» SUPPLIED RECORDS:
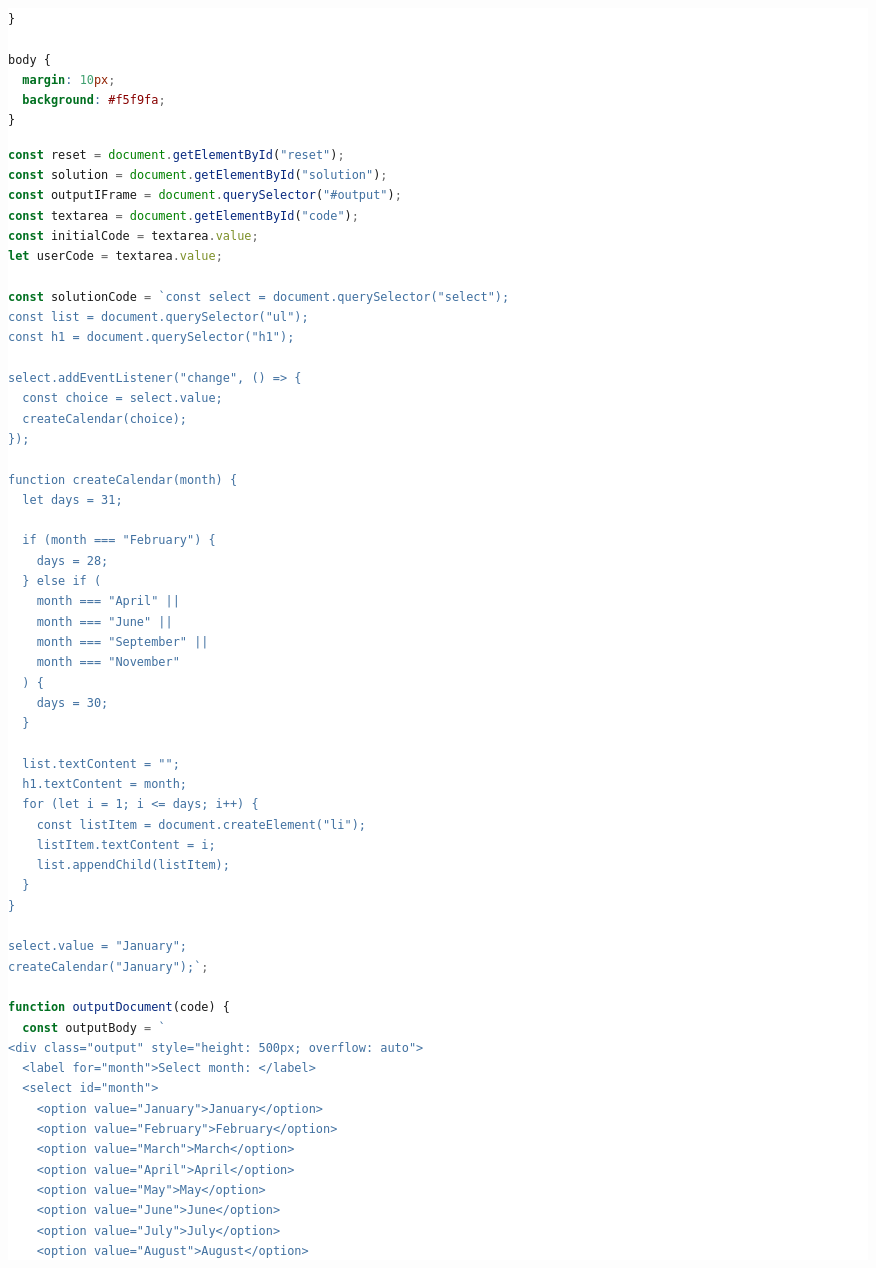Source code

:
 ```css hidden
}

body {
  margin: 10px;
  background: #f5f9fa;
}
```

```js hidden
const reset = document.getElementById("reset");
const solution = document.getElementById("solution");
const outputIFrame = document.querySelector("#output");
const textarea = document.getElementById("code");
const initialCode = textarea.value;
let userCode = textarea.value;

const solutionCode = `const select = document.querySelector("select");
const list = document.querySelector("ul");
const h1 = document.querySelector("h1");

select.addEventListener("change", () => {
  const choice = select.value;
  createCalendar(choice);
});

function createCalendar(month) {
  let days = 31;

  if (month === "February") {
    days = 28;
  } else if (
    month === "April" ||
    month === "June" ||
    month === "September" ||
    month === "November"
  ) {
    days = 30;
  }

  list.textContent = "";
  h1.textContent = month;
  for (let i = 1; i <= days; i++) {
    const listItem = document.createElement("li");
    listItem.textContent = i;
    list.appendChild(listItem);
  }
}

select.value = "January";
createCalendar("January");`;

function outputDocument(code) {
  const outputBody = `
<div class="output" style="height: 500px; overflow: auto">
  <label for="month">Select month: </label>
  <select id="month">
    <option value="January">January</option>
    <option value="February">February</option>
    <option value="March">March</option>
    <option value="April">April</option>
    <option value="May">May</option>
    <option value="June">June</option>
    <option value="July">July</option>
    <option value="August">August</option>
```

» TASK OBJECTIVE: What lines above hold the word "querySelector"? Pull each one out.

» EXERCISE SOLUTION:
const outputIFrame = document.querySelector("#output");
const solutionCode = `const select = document.querySelector("select");
const list = document.querySelector("ul");
const h1 = document.querySelector("h1");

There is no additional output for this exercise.